Proteins and other biological molecules are, in essence, chemical compounds with specific properties that are determined by the nature of their atoms and the way they are connected and organized in the 3D space.
These properties are defined, in physico-chemical terms, as potentials, typically expressed with complex equations and/or numerical values. One of the aims of our effort, is to convey the significance of these properties in a visual way. Professional programs can calculate, for example, the electrostatic potential of a surface, or its hydrophobicity, and report it on the surface using a conventional code, typically a colour scale.
We present here some images obtained while studying different ways to render (i.e. to give visual properties to surfaces) applied to a form created with a random process or to a shape representing a branched complex sugar typically found on glycoproteins.
Proteins are also components of a very complex, active and lively environment that is the cell. While it can be functional for some purposes to show each protein as a single object, we think it is important also to be able to see them where they live, together with other proteins and many cellular components: from membranes to cytoskeletal elements, and in the presence of ions, small molecules and co-factors. Water, which is the ‘internal medium’ of all living things, is always omitted, in order not to obscure everything else.
Please contact us if you wish to obtain high resolution images
Membrane proteins embedded in the cellular membrane, and around on a lipid raft.
This image wins the Art of Science Image Contest 2012 at the Biophysical Society 56th Annual Meeting in San Diego.
In this image the protein-protein interaction is visible mainly through EP. While in movies it is possible to exploit the motion of particles, in static images the polarity is transmitted by the comet rendering of particles lines that appear as moving towards the negative pole.
Membrane proteins embedded in the cellular membrane, and around on a lipid raft
Non-muscle myosin II moves along actin filaments, constricting the cell membrane to form a cleavage furrow, during the Cytokinesis.
Seamless texture of a cell layer.
The original image, was taken with a phase contrast optical
microscope. The cells are human fibroblasts grown to confluency.

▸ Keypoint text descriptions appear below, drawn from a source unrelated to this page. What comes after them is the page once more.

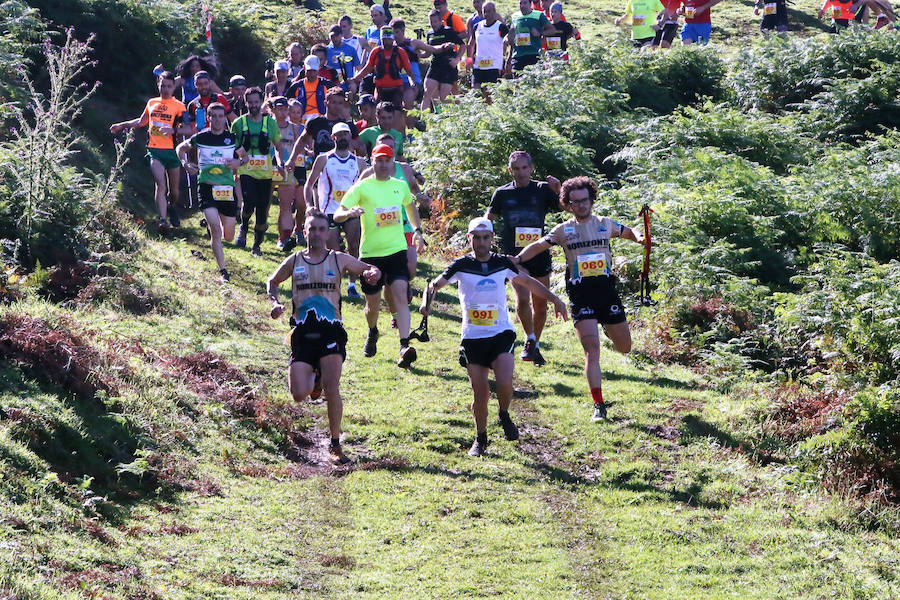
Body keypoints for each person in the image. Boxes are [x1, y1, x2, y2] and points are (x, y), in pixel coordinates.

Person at [420, 217, 567, 456]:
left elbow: (528, 283)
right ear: (469, 239)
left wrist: (557, 300)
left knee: (505, 383)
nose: (481, 242)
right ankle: (481, 438)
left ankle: (504, 413)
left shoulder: (502, 264)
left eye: (485, 237)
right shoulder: (460, 265)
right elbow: (434, 286)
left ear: (492, 239)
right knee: (480, 394)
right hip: (473, 337)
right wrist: (427, 304)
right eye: (476, 238)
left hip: (501, 333)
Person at [517, 177, 644, 422]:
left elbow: (630, 231)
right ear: (568, 204)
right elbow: (537, 246)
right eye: (575, 202)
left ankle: (608, 328)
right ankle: (598, 404)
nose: (581, 205)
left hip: (607, 293)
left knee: (624, 348)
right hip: (580, 295)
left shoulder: (605, 224)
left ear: (591, 200)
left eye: (584, 200)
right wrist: (518, 260)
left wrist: (640, 238)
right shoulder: (563, 231)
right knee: (592, 351)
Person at [267, 209, 383, 464]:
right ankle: (315, 378)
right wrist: (274, 302)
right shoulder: (294, 260)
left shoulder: (338, 259)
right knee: (299, 394)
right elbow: (272, 281)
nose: (317, 234)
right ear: (304, 231)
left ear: (328, 232)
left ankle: (334, 442)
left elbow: (368, 269)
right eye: (312, 229)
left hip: (331, 330)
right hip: (302, 332)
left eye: (322, 229)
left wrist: (373, 273)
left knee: (333, 389)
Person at [333, 143, 426, 368]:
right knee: (372, 304)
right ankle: (373, 331)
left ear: (392, 162)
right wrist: (349, 213)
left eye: (387, 160)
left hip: (396, 250)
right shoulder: (363, 187)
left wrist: (417, 231)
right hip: (370, 255)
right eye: (379, 160)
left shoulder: (400, 186)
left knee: (400, 296)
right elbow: (337, 214)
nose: (383, 164)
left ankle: (404, 345)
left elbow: (410, 208)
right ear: (372, 162)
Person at [485, 151, 560, 367]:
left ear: (531, 168)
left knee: (541, 304)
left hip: (539, 253)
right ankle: (529, 339)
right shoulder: (502, 193)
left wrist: (559, 189)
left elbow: (567, 207)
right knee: (522, 297)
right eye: (516, 169)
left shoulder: (543, 190)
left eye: (524, 168)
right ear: (510, 170)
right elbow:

Calmodulin (pdb 1cfc), pictured with our latest system: the boundary
of the protein is the Solvent Accessible Surface area, calculated
with PyMOL and imported as a mesh in Blender. The texture is an
elaboration of the Molecular Lipophilic Potential, showing
hydrophobic areas as white, smooth and shiny patches, and hydrophilic
ones as darker, rough and dull.
This complex ‘shader’ includes two overlapping 3D displacements and a graded luminosity (incandescence).
The form is the terminal end of a branched oligosaccharide. Atoms were randomly assigned grades of grey, and the molecule is depicted as in a street environment
The form is a random blob, randomly coloured. The surface includes a ‘shiny displacement’ that gives a rough crystallin impression, similar to sugar lumps.